**What needs to be done**
What is needed is an exact transcription of every entry below.

**Material provided**
************

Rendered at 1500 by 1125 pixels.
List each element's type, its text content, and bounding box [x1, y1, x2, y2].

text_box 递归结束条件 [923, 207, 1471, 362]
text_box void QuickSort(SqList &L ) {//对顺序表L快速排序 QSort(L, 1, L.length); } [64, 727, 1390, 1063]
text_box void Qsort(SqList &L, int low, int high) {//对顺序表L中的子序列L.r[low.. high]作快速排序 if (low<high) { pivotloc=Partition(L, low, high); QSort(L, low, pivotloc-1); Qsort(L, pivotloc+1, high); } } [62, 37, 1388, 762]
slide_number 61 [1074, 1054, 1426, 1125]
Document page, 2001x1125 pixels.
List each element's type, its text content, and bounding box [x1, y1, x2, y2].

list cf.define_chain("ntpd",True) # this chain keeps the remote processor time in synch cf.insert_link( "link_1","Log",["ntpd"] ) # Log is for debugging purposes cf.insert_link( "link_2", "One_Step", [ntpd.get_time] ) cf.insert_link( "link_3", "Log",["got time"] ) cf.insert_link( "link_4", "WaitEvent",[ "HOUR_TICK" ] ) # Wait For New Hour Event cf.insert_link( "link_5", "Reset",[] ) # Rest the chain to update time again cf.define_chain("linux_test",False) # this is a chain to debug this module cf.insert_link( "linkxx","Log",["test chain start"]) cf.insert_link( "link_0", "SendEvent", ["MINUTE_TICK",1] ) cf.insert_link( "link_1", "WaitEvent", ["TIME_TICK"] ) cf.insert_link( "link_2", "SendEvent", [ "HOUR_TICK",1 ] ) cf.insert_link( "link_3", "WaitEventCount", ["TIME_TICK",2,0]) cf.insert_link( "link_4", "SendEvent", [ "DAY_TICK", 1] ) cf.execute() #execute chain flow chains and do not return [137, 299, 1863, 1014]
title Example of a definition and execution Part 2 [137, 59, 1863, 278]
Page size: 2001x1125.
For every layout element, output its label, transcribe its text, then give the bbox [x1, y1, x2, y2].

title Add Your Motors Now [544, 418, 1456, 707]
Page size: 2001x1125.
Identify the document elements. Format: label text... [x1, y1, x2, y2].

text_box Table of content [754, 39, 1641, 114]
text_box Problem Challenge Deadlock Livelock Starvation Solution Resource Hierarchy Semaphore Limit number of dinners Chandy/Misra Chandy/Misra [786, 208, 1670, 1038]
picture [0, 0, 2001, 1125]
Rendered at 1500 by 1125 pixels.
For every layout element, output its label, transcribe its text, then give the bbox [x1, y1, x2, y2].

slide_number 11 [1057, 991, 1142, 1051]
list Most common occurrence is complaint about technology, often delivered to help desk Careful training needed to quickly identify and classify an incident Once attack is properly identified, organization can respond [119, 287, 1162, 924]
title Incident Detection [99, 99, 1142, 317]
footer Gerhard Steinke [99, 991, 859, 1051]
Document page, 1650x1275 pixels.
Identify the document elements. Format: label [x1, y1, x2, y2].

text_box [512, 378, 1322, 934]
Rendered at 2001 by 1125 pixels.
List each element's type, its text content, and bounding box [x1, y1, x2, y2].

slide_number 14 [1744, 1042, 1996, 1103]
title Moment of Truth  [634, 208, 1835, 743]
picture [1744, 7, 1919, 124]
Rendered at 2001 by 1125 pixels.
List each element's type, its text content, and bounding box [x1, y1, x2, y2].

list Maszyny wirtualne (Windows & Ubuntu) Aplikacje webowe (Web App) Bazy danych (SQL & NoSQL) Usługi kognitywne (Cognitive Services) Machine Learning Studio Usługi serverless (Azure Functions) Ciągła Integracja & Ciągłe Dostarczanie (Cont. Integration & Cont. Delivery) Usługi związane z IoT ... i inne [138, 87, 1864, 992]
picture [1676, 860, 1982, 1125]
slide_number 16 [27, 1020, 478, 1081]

************

**Result of this task**
Rendered at 1500 by 1125 pixels.
List each element's type, its text content, and bounding box [x1, y1, x2, y2].

text_box 递归结束条件 [923, 207, 1471, 362]
text_box void QuickSort(SqList &L ) {//对顺序表L快速排序 QSort(L, 1, L.length); } [64, 727, 1390, 1063]
text_box void Qsort(SqList &L, int low, int high) {//对顺序表L中的子序列L.r[low.. high]作快速排序 if (low<high) { pivotloc=Partition(L, low, high); QSort(L, low, pivotloc-1); Qsort(L, pivotloc+1, high); } } [62, 37, 1388, 762]
slide_number 61 [1074, 1054, 1426, 1125]
Document page, 2001x1125 pixels.
List each element's type, its text content, and bounding box [x1, y1, x2, y2].

list cf.define_chain("ntpd",True) # this chain keeps the remote processor time in synch cf.insert_link( "link_1","Log",["ntpd"] ) # Log is for debugging purposes cf.insert_link( "link_2", "One_Step", [ntpd.get_time] ) cf.insert_link( "link_3", "Log",["got time"] ) cf.insert_link( "link_4", "WaitEvent",[ "HOUR_TICK" ] ) # Wait For New Hour Event cf.insert_link( "link_5", "Reset",[] ) # Rest the chain to update time again cf.define_chain("linux_test",False) # this is a chain to debug this module cf.insert_link( "linkxx","Log",["test chain start"]) cf.insert_link( "link_0", "SendEvent", ["MINUTE_TICK",1] ) cf.insert_link( "link_1", "WaitEvent", ["TIME_TICK"] ) cf.insert_link( "link_2", "SendEvent", [ "HOUR_TICK",1 ] ) cf.insert_link( "link_3", "WaitEventCount", ["TIME_TICK",2,0]) cf.insert_link( "link_4", "SendEvent", [ "DAY_TICK", 1] ) cf.execute() #execute chain flow chains and do not return [137, 299, 1863, 1014]
title Example of a definition and execution Part 2 [137, 59, 1863, 278]
Page size: 2001x1125.
For every layout element, output its label, transcribe its text, then give the bbox [x1, y1, x2, y2].

title Add Your Motors Now [544, 418, 1456, 707]
Page size: 2001x1125.
Identify the document elements. Format: label text... [x1, y1, x2, y2].

text_box Table of content [754, 39, 1641, 114]
text_box Problem Challenge Deadlock Livelock Starvation Solution Resource Hierarchy Semaphore Limit number of dinners Chandy/Misra Chandy/Misra [786, 208, 1670, 1038]
picture [0, 0, 2001, 1125]
Rendered at 1500 by 1125 pixels.
For every layout element, output its label, transcribe its text, then give the bbox [x1, y1, x2, y2].

slide_number 11 [1057, 991, 1142, 1051]
list Most common occurrence is complaint about technology, often delivered to help desk Careful training needed to quickly identify and classify an incident Once attack is properly identified, organization can respond [119, 287, 1162, 924]
title Incident Detection [99, 99, 1142, 317]
footer Gerhard Steinke [99, 991, 859, 1051]
Document page, 1650x1275 pixels.
Identify the document elements. Format: label [x1, y1, x2, y2].

text_box [512, 378, 1322, 934]
Rendered at 2001 by 1125 pixels.
List each element's type, its text content, and bounding box [x1, y1, x2, y2].

slide_number 14 [1744, 1042, 1996, 1103]
title Moment of Truth  [634, 208, 1835, 743]
picture [1744, 7, 1919, 124]
Rendered at 2001 by 1125 pixels.
List each element's type, its text content, and bounding box [x1, y1, x2, y2].

list Maszyny wirtualne (Windows & Ubuntu) Aplikacje webowe (Web App) Bazy danych (SQL & NoSQL) Usługi kognitywne (Cognitive Services) Machine Learning Studio Usługi serverless (Azure Functions) Ciągła Integracja & Ciągłe Dostarczanie (Cont. Integration & Cont. Delivery) Usługi związane z IoT ... i inne [138, 87, 1864, 992]
picture [1676, 860, 1982, 1125]
slide_number 16 [27, 1020, 478, 1081]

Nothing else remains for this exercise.